The authors of the report, Allessandro Gasparotti and Mathias Kullas, estimated how economic output in eight eurozone countries would have developed if the euro had never come about by comparing their growth paths to comparator countries with similar economic characteristics. Their conclusions are stark. German households, they calculate, are cumulatively €23,000 better off than they would have been if the euro had never happened – and Dutch households by €21,000. In contrast, French households are €56,000 worse off and Italian households poorer by an eye-watering €74,000.
It is a commonplace that the rich surplus nations of the North of the EU – Germany and the Netherlands – have won out while the less developed deficit nations of the South have languished. In fact, on a purchasing power parity basis, Italians enjoy a lower GDP per capita than they did 20 years ago. For them and for most Europeans the single currency has been a deflationary disaster which has shifted the focus of the UK’s trade elsewhere.
Despite self-deprecation
Why has the UK economy proven so resilient?
First of all, we have a highly flexible labour market – meaning a competitive labour market in which good skills are rewarded. Yes, I admit, there are far too many people in low-skilled, low-wage employment. But, as I have argued before, that is largely due to New Labour’s opening the floodgates to low-skilled immigration from Eastern Europe from 2003 onwards which hugely depressed wages at the bottom-end. At the same time, there is much to be said for an employment model which permits large numbers of self-employed people to make a living even if they bring down the overall productivity metrics. I explained this in detail in December 2017. In France, Italy and Spain such people are simply on the dole (and therefore do not impact productivity numbers).
While Britain boasts some of the most prestigious universities in the world, there is a profound skills shortage at the bottom end of the social scale which is restricting social mobility. I’d like to discuss that in some depth soon.
Second, under the Coalition government (and its two successor Tory governments) the UK has made a sterling attempt to get its finances back in order after the profligacy of (the above-mentioned) Mr Brown and the catastrophic financial ramifications of the Credit Crunch of 2008-09 (which was notMr Brown’s fault). Huge progress has been made in getting the fiscal deficit down – but, admittedly, at huge political cost. Austerity has become a toxic term – and it is real. And why a British government would cut the armed forces and the police only to spend billions on promoting girl bands in Africa is beyond me…But (as I shall be sharing as a contributor to a forthcoming book on the future of the Conservative Party), there has not been a true Tory in Number Ten since 1990…

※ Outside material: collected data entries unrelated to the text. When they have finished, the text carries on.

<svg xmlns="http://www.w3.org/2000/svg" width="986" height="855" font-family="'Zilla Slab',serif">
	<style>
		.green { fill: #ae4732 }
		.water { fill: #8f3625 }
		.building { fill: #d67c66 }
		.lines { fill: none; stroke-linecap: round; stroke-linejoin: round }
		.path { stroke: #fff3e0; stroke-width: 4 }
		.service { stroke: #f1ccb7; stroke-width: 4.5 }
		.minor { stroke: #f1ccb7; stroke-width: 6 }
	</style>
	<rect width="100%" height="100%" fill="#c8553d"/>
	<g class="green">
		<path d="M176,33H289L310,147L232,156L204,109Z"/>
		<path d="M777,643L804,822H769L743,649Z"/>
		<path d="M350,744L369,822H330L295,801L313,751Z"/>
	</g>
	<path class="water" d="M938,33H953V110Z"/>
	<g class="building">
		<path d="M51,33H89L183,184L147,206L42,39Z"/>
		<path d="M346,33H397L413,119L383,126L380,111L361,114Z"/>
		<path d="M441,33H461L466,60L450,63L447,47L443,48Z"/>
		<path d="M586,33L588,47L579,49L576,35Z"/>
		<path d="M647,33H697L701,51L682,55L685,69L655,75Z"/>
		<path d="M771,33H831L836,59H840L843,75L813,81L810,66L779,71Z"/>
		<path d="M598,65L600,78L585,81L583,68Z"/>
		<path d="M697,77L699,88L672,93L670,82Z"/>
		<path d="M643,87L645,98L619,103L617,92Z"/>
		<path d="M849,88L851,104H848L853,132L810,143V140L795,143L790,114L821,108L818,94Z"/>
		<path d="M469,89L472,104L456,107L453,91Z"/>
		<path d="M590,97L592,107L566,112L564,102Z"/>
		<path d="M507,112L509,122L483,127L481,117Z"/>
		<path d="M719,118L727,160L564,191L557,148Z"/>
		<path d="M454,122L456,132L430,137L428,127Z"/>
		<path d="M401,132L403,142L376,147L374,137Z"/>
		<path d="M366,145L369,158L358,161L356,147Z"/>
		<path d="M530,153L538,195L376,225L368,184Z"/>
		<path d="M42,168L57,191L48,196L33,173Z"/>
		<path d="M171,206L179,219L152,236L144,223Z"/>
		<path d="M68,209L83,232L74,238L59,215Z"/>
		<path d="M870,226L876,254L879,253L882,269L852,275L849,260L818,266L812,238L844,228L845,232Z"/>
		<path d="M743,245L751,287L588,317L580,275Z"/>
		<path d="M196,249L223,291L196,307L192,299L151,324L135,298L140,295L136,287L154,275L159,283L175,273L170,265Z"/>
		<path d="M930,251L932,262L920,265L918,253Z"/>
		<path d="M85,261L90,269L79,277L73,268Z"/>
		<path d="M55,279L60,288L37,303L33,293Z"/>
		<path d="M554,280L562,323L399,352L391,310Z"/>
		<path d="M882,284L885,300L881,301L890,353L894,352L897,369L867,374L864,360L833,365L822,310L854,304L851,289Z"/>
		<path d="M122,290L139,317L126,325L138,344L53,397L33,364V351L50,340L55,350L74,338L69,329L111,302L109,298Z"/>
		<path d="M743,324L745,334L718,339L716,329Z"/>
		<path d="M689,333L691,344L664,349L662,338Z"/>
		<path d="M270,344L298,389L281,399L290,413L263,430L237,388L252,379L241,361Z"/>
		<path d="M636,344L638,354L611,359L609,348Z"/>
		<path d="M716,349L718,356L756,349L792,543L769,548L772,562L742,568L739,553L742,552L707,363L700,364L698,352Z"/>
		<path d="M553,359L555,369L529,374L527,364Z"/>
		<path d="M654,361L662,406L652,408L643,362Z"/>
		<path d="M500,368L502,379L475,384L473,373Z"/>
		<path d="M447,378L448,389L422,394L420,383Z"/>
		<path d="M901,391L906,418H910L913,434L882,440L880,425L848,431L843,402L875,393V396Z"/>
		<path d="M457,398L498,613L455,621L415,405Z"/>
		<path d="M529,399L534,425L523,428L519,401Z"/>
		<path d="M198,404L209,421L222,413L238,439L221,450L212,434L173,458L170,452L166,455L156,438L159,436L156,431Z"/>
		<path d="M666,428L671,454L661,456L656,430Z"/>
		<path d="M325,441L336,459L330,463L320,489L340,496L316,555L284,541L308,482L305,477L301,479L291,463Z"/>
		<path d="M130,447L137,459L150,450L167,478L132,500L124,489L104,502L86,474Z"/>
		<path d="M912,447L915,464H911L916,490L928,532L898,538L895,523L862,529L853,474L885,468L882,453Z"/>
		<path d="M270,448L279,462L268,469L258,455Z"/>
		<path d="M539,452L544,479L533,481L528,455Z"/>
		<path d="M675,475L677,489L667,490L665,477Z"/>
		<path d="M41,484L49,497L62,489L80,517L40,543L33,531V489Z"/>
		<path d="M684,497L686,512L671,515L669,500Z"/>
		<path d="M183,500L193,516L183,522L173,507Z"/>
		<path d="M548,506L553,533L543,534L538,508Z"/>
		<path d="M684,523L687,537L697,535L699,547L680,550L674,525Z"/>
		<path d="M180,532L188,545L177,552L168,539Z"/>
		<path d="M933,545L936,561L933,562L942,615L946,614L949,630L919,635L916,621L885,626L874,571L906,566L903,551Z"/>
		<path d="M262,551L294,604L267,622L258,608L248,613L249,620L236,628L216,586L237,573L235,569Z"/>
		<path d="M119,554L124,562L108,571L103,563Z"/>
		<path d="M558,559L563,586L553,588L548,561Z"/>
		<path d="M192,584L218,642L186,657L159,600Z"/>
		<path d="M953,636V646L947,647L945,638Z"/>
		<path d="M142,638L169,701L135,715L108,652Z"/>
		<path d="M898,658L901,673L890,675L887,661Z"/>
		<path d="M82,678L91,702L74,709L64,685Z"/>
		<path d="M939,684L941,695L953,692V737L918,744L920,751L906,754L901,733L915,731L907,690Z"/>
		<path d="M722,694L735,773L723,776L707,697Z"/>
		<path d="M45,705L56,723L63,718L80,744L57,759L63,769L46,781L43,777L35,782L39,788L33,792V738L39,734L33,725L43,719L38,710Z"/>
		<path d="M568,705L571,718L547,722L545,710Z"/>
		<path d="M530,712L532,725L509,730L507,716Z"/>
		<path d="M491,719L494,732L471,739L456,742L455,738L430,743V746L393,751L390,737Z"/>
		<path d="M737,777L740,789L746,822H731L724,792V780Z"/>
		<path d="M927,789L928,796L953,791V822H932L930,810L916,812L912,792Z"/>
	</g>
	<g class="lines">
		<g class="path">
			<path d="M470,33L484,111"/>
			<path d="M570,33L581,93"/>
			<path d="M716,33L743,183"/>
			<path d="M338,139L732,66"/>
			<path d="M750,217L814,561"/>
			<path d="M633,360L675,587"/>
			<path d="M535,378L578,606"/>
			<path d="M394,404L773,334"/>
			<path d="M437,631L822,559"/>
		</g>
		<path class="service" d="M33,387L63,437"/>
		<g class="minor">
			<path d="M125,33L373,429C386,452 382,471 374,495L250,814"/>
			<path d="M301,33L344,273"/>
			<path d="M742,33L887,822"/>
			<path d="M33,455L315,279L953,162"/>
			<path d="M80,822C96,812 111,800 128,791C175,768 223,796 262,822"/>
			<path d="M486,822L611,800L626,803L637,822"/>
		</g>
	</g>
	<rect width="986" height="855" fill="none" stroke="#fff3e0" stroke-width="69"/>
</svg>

Third, the UK is, as it ever was, home to a stable of world-class companies which continue to make excellent profits and many of which are sitting on huge cash piles. (I’ll identify my favourite cash piles soon.) There is nothing wrong with cash piles per se – but they could suggest to analysts that management is not making sufficient effort to reinvest profits in new high-return ventures. But in this respect many large UK companies resemble their American cousins. One upshot of consistent profitability in recent years is that the dividend yield on the FTSE-100 is, at just shy of five percent, the highest in my lifetime.
I concede that too much of UK manufacturing is ultimately in foreign ownership; but, as a corollary to that, FTSE-350 companies have, collectively, very substantial overseas assets.
On 07 February the Bank of England revised the probability of the UK economy shrinking in 2019 from 13 percent to 22 percent. That’s in line with equivalent forecasts concerning the risk of recession in Europe. I note that the pound rose earlier this week as the boys in braces stated buying again. I’m scanning the horizon for the key event that will send the UK stock market roaring back to more realistic levels. On that – more soon.